La société Neximmo est dès lors fondée en sa demande de mise en 'uvre de la caution à hauteur de la somme de 299 645 euros, afin de faire face aux travaux nécessaires à la levée des réserves, étant ici rappelé que la société TAM n'était plus en mesure de procéder à cette levée.

La société Neximmo admettant toutefois qu'elle reste devoir une somme de 13 982,76 euros à la société TAM, ce qui ressort clairement du DGD, il convient de déduire cette somme, de sorte que la société Atradius reste finalement devoir la somme de 285 662,24 euros. Elle sera condamnée au paiement de cette somme, outre intérêts au taux légal à compter du 7 septembre 2021, date de la mise en demeure, avec capitalisation. Le jugement sera infirmé sur le quantum de la condamnation.

3 ' sur la demande indemnitaire pour résistance abusive

La société Neximmo sollicite paiement d'une somme de 10 000 euros à titre de dommages-intérêts pour résistance abusive, au motif que la société Atradius n'a pas répondu à ses mises en demeure des 12 septembre et 20 octobre 2022.
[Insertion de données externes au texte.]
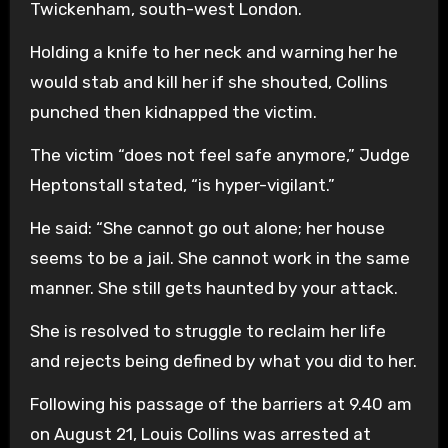
Twickenham, south-west London.
Holding a knife to her neck and warning her he
would stab and kill her if she shouted, Collins
punched then kidnapped the victim.
The victim “does not feel safe anymore,” Judge
Heptonstall stated, “is hyper-vigilant.”
He said: “She cannot go out alone; her house
seems to be a jail. She cannot work in the same
manner. She still gets haunted by your attack.
She is resolved to struggle to reclaim her life
and rejects being defined by what you did to her.
Following his passage of the barriers at 9.40 am
on August 21, Louis Collins was arrested at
La société Atradius s'oppose à cette demande, faisant valoir qu'elle a répondu aux demandes de la société Neximmo, notamment en sollicitant des pièces qui n'ont jamais été communiquées.

Réponse de la cour

L'absence de réponse à deux mises en demeure, à la supposer établie, est insuffisante à caractériser un abus dans la résistance au paiement, de sorte que la demande indemnitaire sera rejetée.

4 ' sur les demandes accessoires

Le jugement sera confirmé en ses dispositions relatives aux frais irrépétibles et aux dépens.
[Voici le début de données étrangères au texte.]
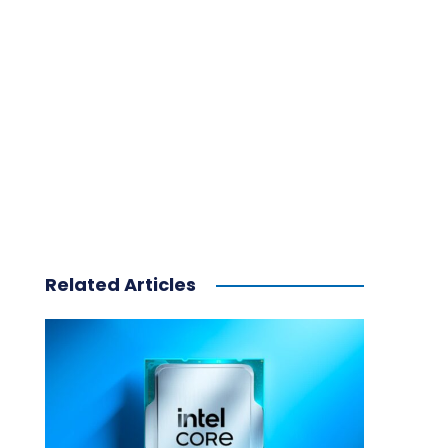
Related Articles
La société Atradius, qui succombe, sera condamnée aux dépens d'appel. Elle sera en outre condamnée à payer à la société Neximmo la somme de 8 000 euros au titre des frais irrépétibles exposés en appel.

PAR CES MOTIFS

La cour, statuant par arrêt contradictoire,

Infirme le jugement du tribunal de commerce de Nanterre du 9 juin 2023 en ce qu'il a condamné la société Atradius à payer à la société Neximmo la somme de 299 645 euros au titre de son engagement de caution,

Statuant à nouveau de ce chef,

Condamne la société Atradius à payer à la société Neximmo la somme de 285 662,24 euros au titre de son engagement de caution, outre intérêts au taux légal à compter du 7 septembre 2021, capitalisés selon les modalités de l'article 1343-2 du code civil,

Confirme le jugement pour le surplus,

Déboute les parties du surplus de leurs demandes,

Y ajoutant,

Condamne la société Atradius à payer à la société Neximmo la somme de 8 000 euros au titre des frais irrépétibles d'appel,

Condamne la société Atradius aux dépens d'appel, avec droit de recouvrement direct par application de l'article 699 du code de procédure civile.

- prononcé publiquement par mise à disposition de l'arrêt au greffe de la cour, les parties en ayant été préalablement avisées dans les conditions prévues au deuxième alinéa de l'article 450 du code de procédure civile.

- signé par Monsieur Ronan GUERLOT, Président, et par Madame Françoise DUCAMIN, Greffière, auquel la minute de la décision a été remise par le magistrat signataire.